The primary piece of equipment that dominates Spring Tools' shop is what's known as a Swiss screw machine. The computerized metal-forming contraption cuts and finishes long steel rods into the small grooved tool components that then are sent out for heat-hardening treatment, after which they're returned to the shop for assembly and packaging. Though the machine runs round-the-clock, Thun says he may need to buy another one soon to keep up with orders for the company's products.
Along with selling the Spring Tools products under its own name, it also sells some under private label through Mac Tools Inc., a large tool company that serves professional users.
Thun originally is from Kellogg, Idaho, where his father worked as a mechanical engineer for the Bunker Hill Mining Co. His family moved to Coeur d'Alene, where he graduated from high school in 1981. He then spent eight years in the U.S. Air Force, including time at Fairchild Air Force Base as a bomber navigator, followed by eight years at the Micron Technology Inc. plant in Boise, where he worked as a test engineer testing computer chips.
While there, he says, he obtained a degree in marketing from Boise State University, then worked his way up the corporate marketing ladder from 1997 to 2004 at positions with Hyundai's semiconductor division in the Silicon Valley and Sharp Corp.'s electronic-components division, in Camas, Wash., near Vancouver. In the latter position, he says, he was vice president of marketing for the U.S. and Israel for that Sharp division, reporting directly to the division's global chief.
He became disillusioned over time, though, he says, adding, "I was just bewildered that everything in a few years had moved offshore. I ultimately decided that I didn't want anything to do with corporate America anymore."

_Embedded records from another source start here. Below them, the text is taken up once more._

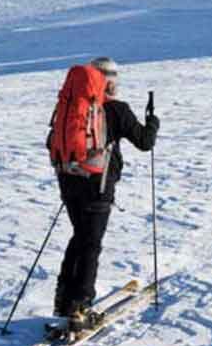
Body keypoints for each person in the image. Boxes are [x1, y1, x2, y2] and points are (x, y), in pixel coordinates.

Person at [51, 57, 158, 330]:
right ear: (110, 82)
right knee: (91, 243)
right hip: (97, 186)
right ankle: (80, 306)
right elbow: (145, 143)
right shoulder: (117, 110)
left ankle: (63, 300)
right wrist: (153, 124)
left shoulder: (72, 106)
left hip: (69, 180)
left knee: (80, 237)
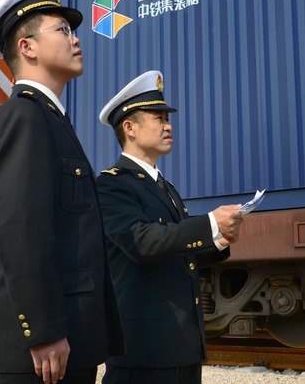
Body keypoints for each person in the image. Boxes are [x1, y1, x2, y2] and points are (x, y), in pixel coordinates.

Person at [0, 0, 123, 384]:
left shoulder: (48, 118)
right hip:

He decided he wanted to return here to start his own businesshis wife, Stephanie, is from Spokaneand spent some time evaluating opportunities before settling on the spring-driven impact tool venture. His father, Richard, though now retired, comes into the business regularly, he says, and has been instrumental in helping him design tools.
"My whole goal has been to build a national brand, and it's very hard to do on a shoestring budget," Thun says, but he adds that he's excited about the company's recent strides.